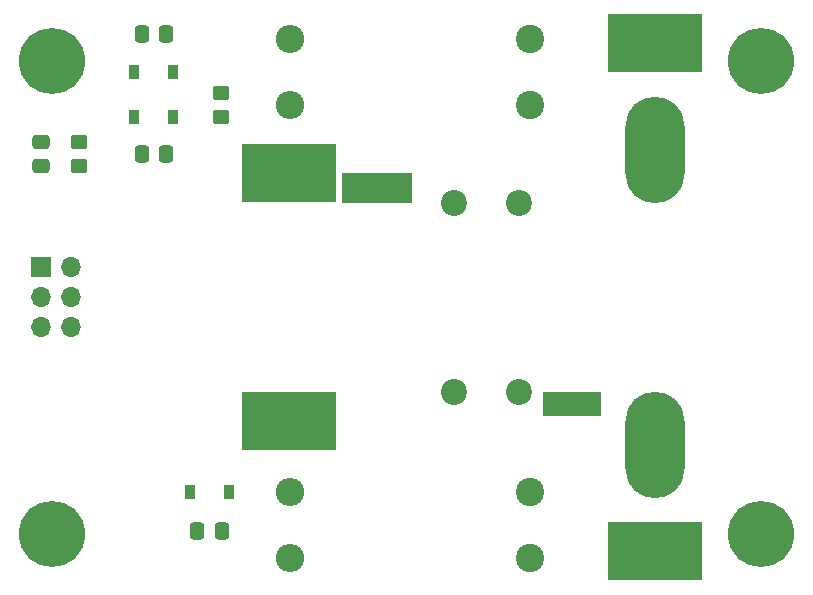
<source format=gts>
G04 #@! TF.GenerationSoftware,KiCad,Pcbnew,7.0.9-7.0.9~ubuntu20.04.1*
G04 #@! TF.CreationDate,2023-12-17T17:20:07+01:00*
G04 #@! TF.ProjectId,swr,7377722e-6b69-4636-9164-5f7063625858,1.0*
G04 #@! TF.SameCoordinates,Original*
G04 #@! TF.FileFunction,Soldermask,Top*
G04 #@! TF.FilePolarity,Negative*
%FSLAX46Y46*%
G04 Gerber Fmt 4.6, Leading zero omitted, Abs format (unit mm)*
G04 Created by KiCad (PCBNEW 7.0.9-7.0.9~ubuntu20.04.1) date 2023-12-17 17:20:07*
%MOMM*%
%LPD*%
G01*
G04 APERTURE LIST*
G04 Aperture macros list*
%AMRoundRect*
0 Rectangle with rounded corners*
0 $1 Rounding radius*
0 $2 $3 $4 $5 $6 $7 $8 $9 X,Y pos of 4 corners*
0 Add a 4 corners polygon primitive as box body*
4,1,4,$2,$3,$4,$5,$6,$7,$8,$9,$2,$3,0*
0 Add four circle primitives for the rounded corners*
1,1,$1+$1,$2,$3*
1,1,$1+$1,$4,$5*
1,1,$1+$1,$6,$7*
1,1,$1+$1,$8,$9*
0 Add four rect primitives between the rounded corners*
20,1,$1+$1,$2,$3,$4,$5,0*
20,1,$1+$1,$4,$5,$6,$7,0*
20,1,$1+$1,$6,$7,$8,$9,0*
20,1,$1+$1,$8,$9,$2,$3,0*%
G04 Aperture macros list end*
%ADD10O,5.000000X9.000000*%
%ADD11C,2.200000*%
%ADD12R,8.000000X5.000000*%
%ADD13R,5.000000X2.000000*%
%ADD14RoundRect,0.250000X0.475000X-0.337500X0.475000X0.337500X-0.475000X0.337500X-0.475000X-0.337500X0*%
%ADD15R,6.000000X2.500000*%
%ADD16RoundRect,0.250000X-0.450000X0.350000X-0.450000X-0.350000X0.450000X-0.350000X0.450000X0.350000X0*%
%ADD17C,2.400000*%
%ADD18O,2.400000X2.400000*%
%ADD19RoundRect,0.250000X-0.337500X-0.475000X0.337500X-0.475000X0.337500X0.475000X-0.337500X0.475000X0*%
%ADD20RoundRect,0.250000X0.450000X-0.350000X0.450000X0.350000X-0.450000X0.350000X-0.450000X-0.350000X0*%
%ADD21C,5.600000*%
%ADD22R,0.900000X1.200000*%
%ADD23R,1.700000X1.700000*%
%ADD24O,1.700000X1.700000*%
G04 APERTURE END LIST*
D10*
X151000000Y-62500000D03*
D11*
X151000000Y-65000000D03*
D10*
X151000000Y-87500000D03*
D11*
X151000000Y-85000000D03*
X139500000Y-67000000D03*
X139500000Y-83000000D03*
D12*
X151000000Y-96500000D03*
D13*
X144000000Y-84000000D03*
D12*
X151000000Y-53500000D03*
D14*
X99060000Y-63902500D03*
X99060000Y-61827500D03*
D12*
X120015000Y-85500000D03*
X120015000Y-64500000D03*
D11*
X134015000Y-83000000D03*
X134015000Y-67000000D03*
D15*
X127515000Y-65750000D03*
D16*
X102235000Y-61865000D03*
X102235000Y-63865000D03*
D17*
X140462000Y-97028000D03*
D18*
X120142000Y-97028000D03*
D19*
X107547500Y-52705000D03*
X109622500Y-52705000D03*
D20*
X114300000Y-59690000D03*
X114300000Y-57690000D03*
D17*
X140462000Y-58674000D03*
D18*
X120142000Y-58674000D03*
D21*
X160000000Y-55000000D03*
D17*
X140462000Y-53086000D03*
D18*
X120142000Y-53086000D03*
D19*
X112246500Y-94742000D03*
X114321500Y-94742000D03*
D21*
X100000000Y-95000000D03*
D19*
X107547500Y-62865000D03*
X109622500Y-62865000D03*
D22*
X111634000Y-91440000D03*
X114934000Y-91440000D03*
X106935000Y-55880000D03*
X110235000Y-55880000D03*
D23*
X99060000Y-72405000D03*
D24*
X101600000Y-72405000D03*
X99060000Y-74945000D03*
X101600000Y-74945000D03*
X99060000Y-77485000D03*
X101600000Y-77485000D03*
D17*
X140462000Y-91440000D03*
D18*
X120142000Y-91440000D03*
D21*
X100000000Y-55000000D03*
X160000000Y-95000000D03*
D22*
X106935000Y-59690000D03*
X110235000Y-59690000D03*
M02*

</source>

* What is needed:
In the listing above, find the line with "X99060000Y-72405000D03*" and set down that line and all after it exactly, through the final line.

* Task response:
X99060000Y-72405000D03*
D24*
X101600000Y-72405000D03*
X99060000Y-74945000D03*
X101600000Y-74945000D03*
X99060000Y-77485000D03*
X101600000Y-77485000D03*
D17*
X140462000Y-91440000D03*
D18*
X120142000Y-91440000D03*
D21*
X100000000Y-55000000D03*
X160000000Y-95000000D03*
D22*
X106935000Y-59690000D03*
X110235000Y-59690000D03*
M02*

</source>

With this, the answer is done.